Some readers will know Lanchester from his two most popular novels, The Debt to Pleasure and Capital. In terms of psychodrama, in which feeling outweighs action, he channels the spirit of Henry James.
His humor can be arch at times. In the opening tale an unnamed protagonist, invited to spend a holiday week at his wealthy friend’s estate, notes that, “It was at that point that it became clear he had ascended the new stratosphere of international wealth.”
In other stories the humor is slyly understated:
“I thought he was gay.”
“So did I.”
“So did his boyfriend.”
Elsewhere otherwise unremarkable observations instill dread, such as massive portraits “of formally dressed people from previous centuries frowned from above the unlit fireplace.” Another hapless man, listening through headphone to simultaneous translations at an academic conference, hears a threatening narrative that is not merely wrong, but fatal. When he glimpses a figure at a distance “that only vaguely resembles a man . . . What I mainly feel, even at this distance, is unease, even fear.”

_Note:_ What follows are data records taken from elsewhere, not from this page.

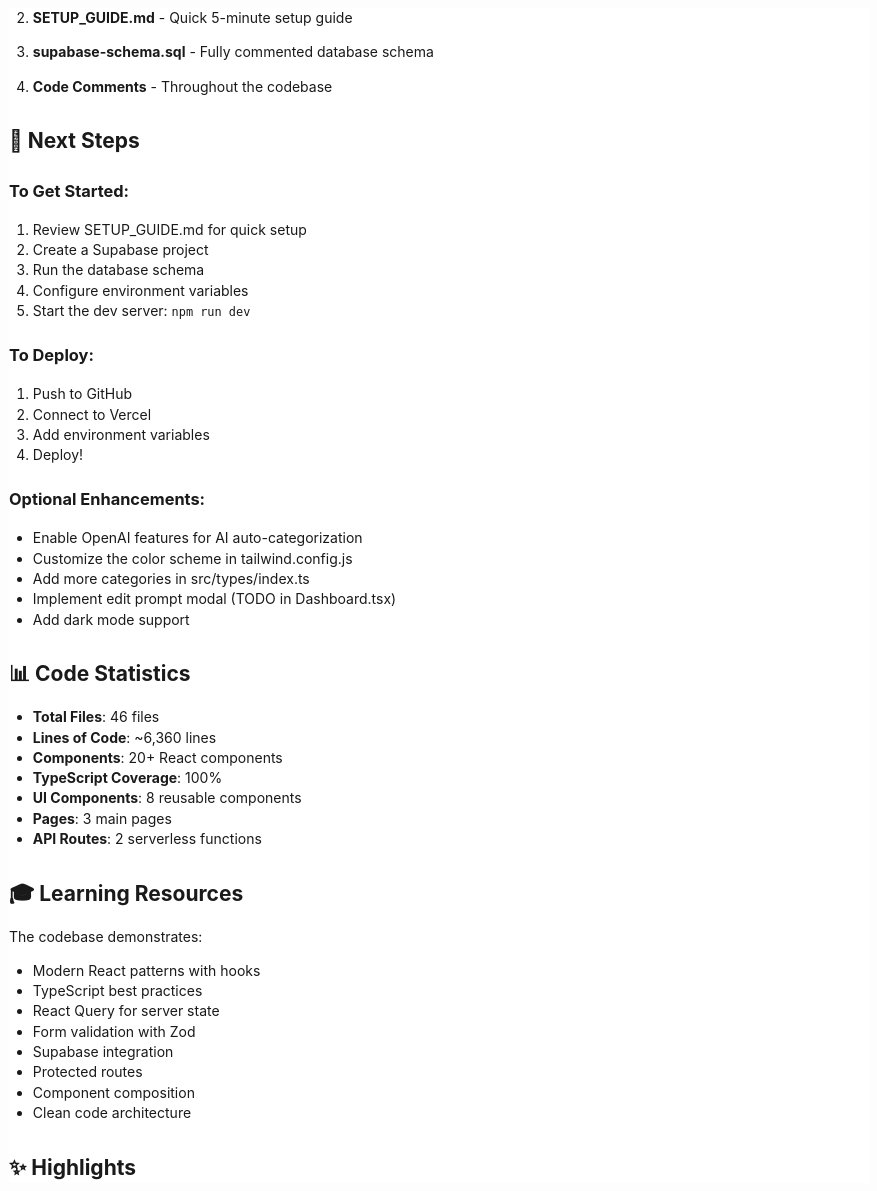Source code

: 2. **SETUP_GUIDE.md** - Quick 5-minute setup guide

3. **supabase-schema.sql** - Fully commented database schema

4. **Code Comments** - Throughout the codebase

## 🎯 Next Steps

### To Get Started:
1. Review SETUP_GUIDE.md for quick setup
2. Create a Supabase project
3. Run the database schema
4. Configure environment variables
5. Start the dev server: `npm run dev`

### To Deploy:
1. Push to GitHub
2. Connect to Vercel
3. Add environment variables
4. Deploy!

### Optional Enhancements:
- Enable OpenAI features for AI auto-categorization
- Customize the color scheme in tailwind.config.js
- Add more categories in src/types/index.ts
- Implement edit prompt modal (TODO in Dashboard.tsx)
- Add dark mode support

## 📊 Code Statistics

- **Total Files**: 46 files
- **Lines of Code**: ~6,360 lines
- **Components**: 20+ React components
- **TypeScript Coverage**: 100%
- **UI Components**: 8 reusable components
- **Pages**: 3 main pages
- **API Routes**: 2 serverless functions

## 🎓 Learning Resources

The codebase demonstrates:
- Modern React patterns with hooks
- TypeScript best practices
- React Query for server state
- Form validation with Zod
- Supabase integration
- Protected routes
- Component composition
- Clean code architecture

## ✨ Highlights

He ends up in what seems to be a Kafkaesque hospital in which he cannot bear the presence of any kind of paper with writing on it. What is this institution, he asks repeatedly to the silent attendants. Why is he effectively being incarcerated? “Why am I here?” he keeps asking, up until his inevitable execution at which point his jailer finally answers: “No more questions.”
Questions arise in these pages, as they should in all good books. Readers will smile at convoluted sentences such as, “He hugged like a natural non-toucher who had taken professional instruction in how to overcome his instincts and hug, and then found, greatly to his own surprise, that he liked it.” We learn that sans souci was once the palace where Voltaire stayed when visiting Frederick the Great. “Now it has become a stock reply to tourists saying merci.” We encounter rare words such as “otiose,” which sent this reviewer to the dictionary.
Metaphysics makes an appearance, too, with references to a brain in a vat and questions about simulacra and reality versus illusion. How does one know that others are real? “Maybe it’s the stupid people who aren’t real.”